James Sullivan, investment director at multi-manager firm Coram, described the current disconnect between these overseas-earners’ share prices and earnings per share measurements as “remarkable”.

“We have looked at a number of metrics to try to explain, or perhaps understand current valuations, and it is proving to be difficult. The last time we saw fundamentals at current levels, the FTSE 100 stood close to 4,000.

“For the sake of the equity market, the decline of the pound has come at a fortuitous time, and we shall have to see whether it is weak enough to help support the apparent moribund state of the UK stock market,” he added.
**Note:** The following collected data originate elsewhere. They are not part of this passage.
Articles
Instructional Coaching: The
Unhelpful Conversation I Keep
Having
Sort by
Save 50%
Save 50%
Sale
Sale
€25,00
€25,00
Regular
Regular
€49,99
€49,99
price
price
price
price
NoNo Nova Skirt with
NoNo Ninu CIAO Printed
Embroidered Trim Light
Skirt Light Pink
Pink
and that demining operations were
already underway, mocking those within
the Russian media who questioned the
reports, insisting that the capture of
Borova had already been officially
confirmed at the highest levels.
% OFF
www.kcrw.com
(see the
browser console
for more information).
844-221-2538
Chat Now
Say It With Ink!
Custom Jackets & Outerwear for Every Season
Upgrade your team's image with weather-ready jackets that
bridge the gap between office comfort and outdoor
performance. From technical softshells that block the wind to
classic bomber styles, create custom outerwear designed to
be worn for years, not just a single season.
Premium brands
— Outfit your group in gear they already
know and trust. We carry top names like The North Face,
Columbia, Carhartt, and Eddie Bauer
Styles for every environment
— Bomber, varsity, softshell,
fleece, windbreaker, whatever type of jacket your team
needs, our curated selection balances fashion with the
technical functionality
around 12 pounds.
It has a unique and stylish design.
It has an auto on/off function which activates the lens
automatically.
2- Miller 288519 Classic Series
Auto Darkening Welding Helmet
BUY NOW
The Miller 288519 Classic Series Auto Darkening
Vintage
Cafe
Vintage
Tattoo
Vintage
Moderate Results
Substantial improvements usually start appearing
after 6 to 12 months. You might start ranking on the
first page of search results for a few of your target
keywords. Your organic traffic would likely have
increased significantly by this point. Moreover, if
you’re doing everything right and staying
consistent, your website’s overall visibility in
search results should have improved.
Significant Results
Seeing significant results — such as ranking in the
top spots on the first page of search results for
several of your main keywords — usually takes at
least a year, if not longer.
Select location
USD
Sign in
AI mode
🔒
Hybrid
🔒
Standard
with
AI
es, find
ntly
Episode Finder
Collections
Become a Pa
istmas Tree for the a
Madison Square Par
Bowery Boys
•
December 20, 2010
Likewise, the punishment being given to domestic stocks has also been called into question. On a value basis, Mr Kinder strongly backed looking at beaten-up stocks focused on domestic earnings.

“When you see a capitulation of that kind of extremity on so little information, intuitively you have to go there,” he said.

However, not all were as concerned over valuation. 

Jon Ingram, portfolio manager on the £172m JPMorgan UK Dynamic fund, disagreed and said the increase in valuation for overseas earners was justified given profits for this cohort are set to rise mechanically courtesy of the sterling effect.

“A lot of stocks have increased in line with how much their profits will. 

“The areas that are overvalued were overvalued at the start of June [before the sterling collapse] and the increase since then is just in line with earnings. There are some big winners out of Brexit.”